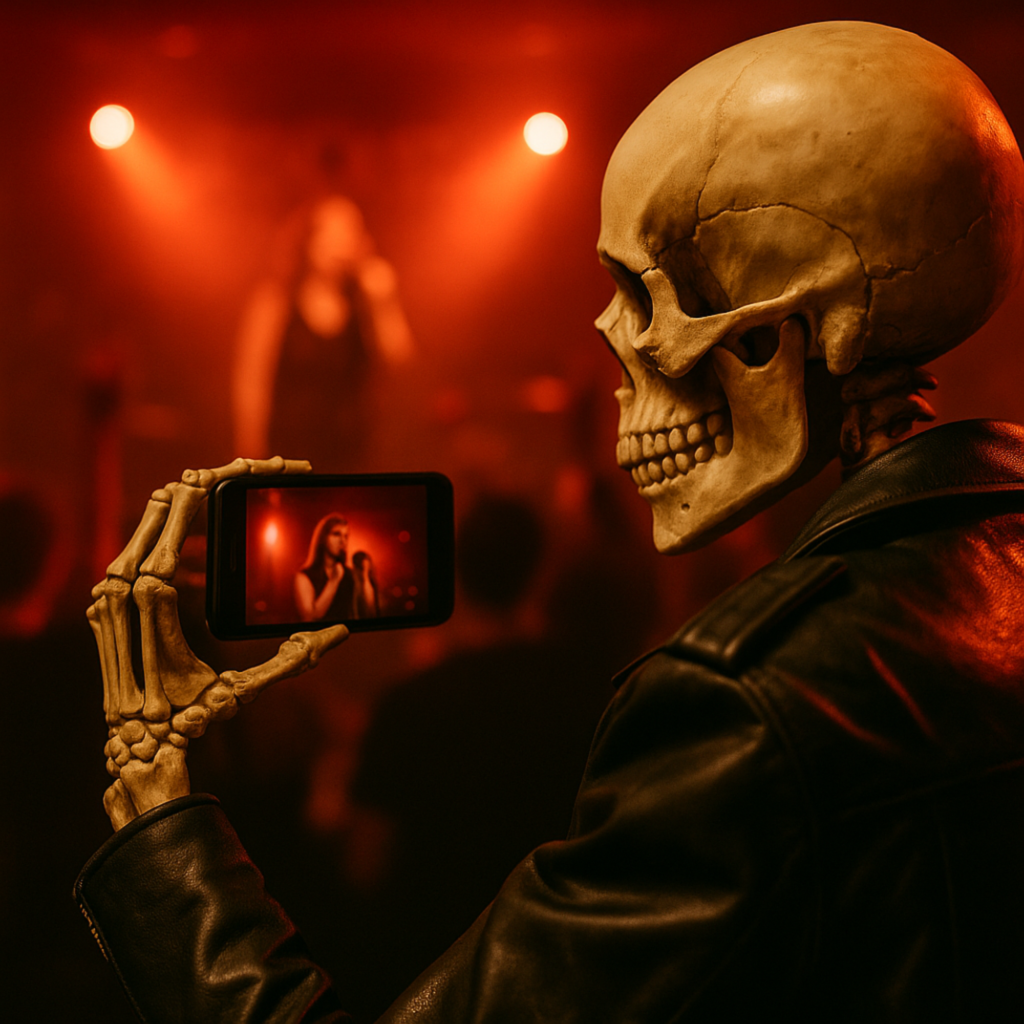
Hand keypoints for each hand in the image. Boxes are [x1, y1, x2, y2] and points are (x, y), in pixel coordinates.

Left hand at [87, 457, 348, 829]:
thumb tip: (341, 631)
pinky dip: (181, 528)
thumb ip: (294, 658)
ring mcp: (112, 588)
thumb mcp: (246, 688)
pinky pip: (145, 542)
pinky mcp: (113, 595)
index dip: (226, 477)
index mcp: (152, 594)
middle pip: (170, 498)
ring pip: (154, 514)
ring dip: (202, 496)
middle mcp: (124, 583)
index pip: (183, 506)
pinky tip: (210, 535)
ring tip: (247, 484)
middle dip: (223, 474)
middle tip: (271, 466)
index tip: (267, 467)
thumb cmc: (190, 718)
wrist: (139, 745)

**********

EXERCISE DESCRIPTION: Copy out every line from the material above in which the word "middle" appears.

OUTPUT OF THE TASK:
middle pip: (170, 498)
middle mcp: (124, 583)
middle dip: (223, 474)
middle tip: (271, 466)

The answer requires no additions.